We are relearning the hard lesson that all commodity businesses are cyclical. But oil has a greater impact on economies. You don’t hear as much about the farm business cycle or the metals business cycle as you do about the oil business cycle, but they have hard times too. This oil downturn is the hardest since the 1980s and is also causing a big demographic shift.

The oil and gas business is a long-term business with long-cycle, long-lived projects. We are not like the information technology industry with an 18–24 month product cycle. But oil company metrics, especially publicly traded companies, are short-term and quarterly to please the market, so it is really hard to find the right balance of hitting short-term metrics in a fundamentally long-term business. Some companies, particularly in US unconventionals, were not capitalized for the long term.

The big oil companies and service companies are in it for the long term. For example, Chevron is 137 years old and will be around after the downturn. But another lesson that we are going to have to learn again is that we need to find a better way for the operators—the national oil companies, international oil companies, and independents—to work with the service industry because they are key to our existence.

The operators have cash flow from operations so they will survive, but times are critical for service companies and drilling contractors. We need to rethink the business model relationship between operators and service providers. Operators can’t just shut everything down and expect the service companies to be there for them in a couple of years when business picks up again.
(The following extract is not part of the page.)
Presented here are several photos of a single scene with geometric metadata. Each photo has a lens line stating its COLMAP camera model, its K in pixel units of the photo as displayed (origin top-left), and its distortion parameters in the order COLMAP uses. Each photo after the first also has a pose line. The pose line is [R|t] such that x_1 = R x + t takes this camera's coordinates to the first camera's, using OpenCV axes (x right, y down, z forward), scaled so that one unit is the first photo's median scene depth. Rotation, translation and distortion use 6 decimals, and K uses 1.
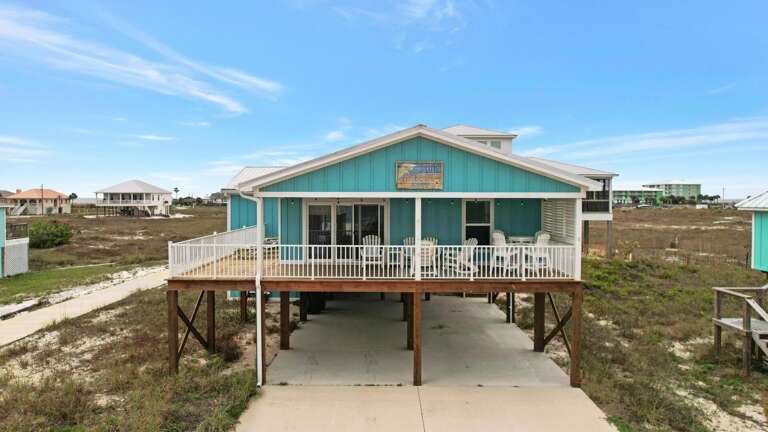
lens RADIAL K [[497.9, 0, 384.0], [0, 497.9, 216.0], [0, 0, 1]] dist [-0.002280, 0.002433]
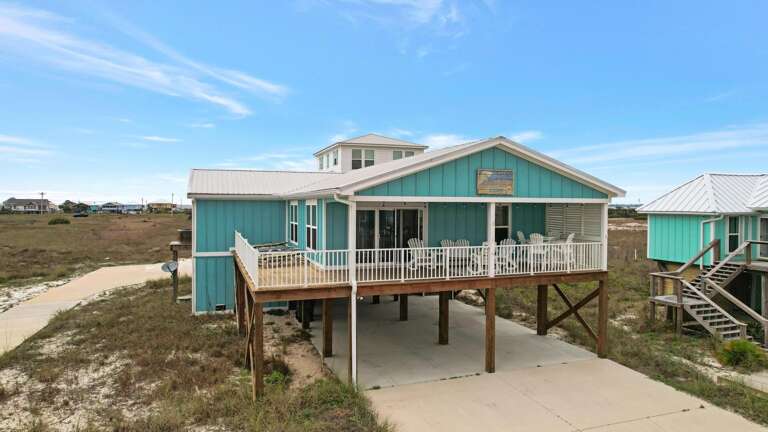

In a couple of years when things pick up, everybody will start calling around for rigs again, and the capability and the rigs won’t be there, the price will go up, and we just perpetuate the cycle again. The operators’ dependence on the service industry is underestimated and underappreciated. Back in the 1970s and earlier, the operators had a lot of that capability themselves. Operators had company rigs and our own research and development. But by the 1990s, the operators got rid of those capabilities and we are totally dependent on the service companies to implement our vision, whatever that might be.
 

ImageWhat would you say to students who may be questioning why they are majoring in petroleum engineering or to young professionals who may be thinking about leaving the industry?

I think No. 1 is to not be discouraged about the short-term issues the industry is having now because it is still a fun industry and hard to beat as an interesting and diverse career opportunity. Being chased by companies and having 10 job offers when you graduate is probably not a realistic view of any engineering profession. Petroleum engineering graduates now may have to do more networking and more job hunting, but in 4–5 years this will be a completely different industry. There will be a lot of opportunity.

When I talk to young people, almost all of them say they want to be in management very quickly. That means lots of meetings, dealing with many people, and being a resource allocator. When you go into management, the demands on your time are more than they are when you are just an individual contributor, and your staff expects you to be there for them. Things like flex time or taking time off is harder. But if you take the technical ladder, you can go almost as high as the management ladder at the big service companies and the big oil companies. That is why I advise young people, especially young women, to not write off the technical track because often you have more flexibility and work/life balance.
 

What are the biggest challenges SPE faces in the short term?

The financial challenges with the downturn, particularly in the meetings business because that is the source of about three-quarters of SPE’s revenue. SPE will review our portfolio of meetings to see if we are serving the members or not. A secondary issue will be how the demographic changes in the industry affect SPE’s membership.
 

What about unexpected lessons you learned in your career?

Sometimes perseverance matters more than talent—being able to stick through things when times are hard to see something through to the end. Sometimes it’s being able to just put your head down and push through adversity even when every bone in your body tells you that you want to go home and crawl under the bed. My parents were both very poor growing up and, while I had a very ­middle-class upbringing, that’s one of the lessons I learned: you stick with it and you keep on trying, and that lesson has stayed with me.
 

What are your main interests outside of work?

I am a very avid reader and read an average of about two books a week and started keeping a list of the books I have read on the way to my first SPE board meeting in 2003. My reading tastes trend to biography, literary fiction, and business books. I love my Kindle for long SPE trips.

I am an avid home cook and a cookbook collector. I’ve taken a lot of cooking courses including from all three of the US Culinary Institute of America campuses. I play golf badly but I am also a certified instructor for both scuba ­diving and yoga.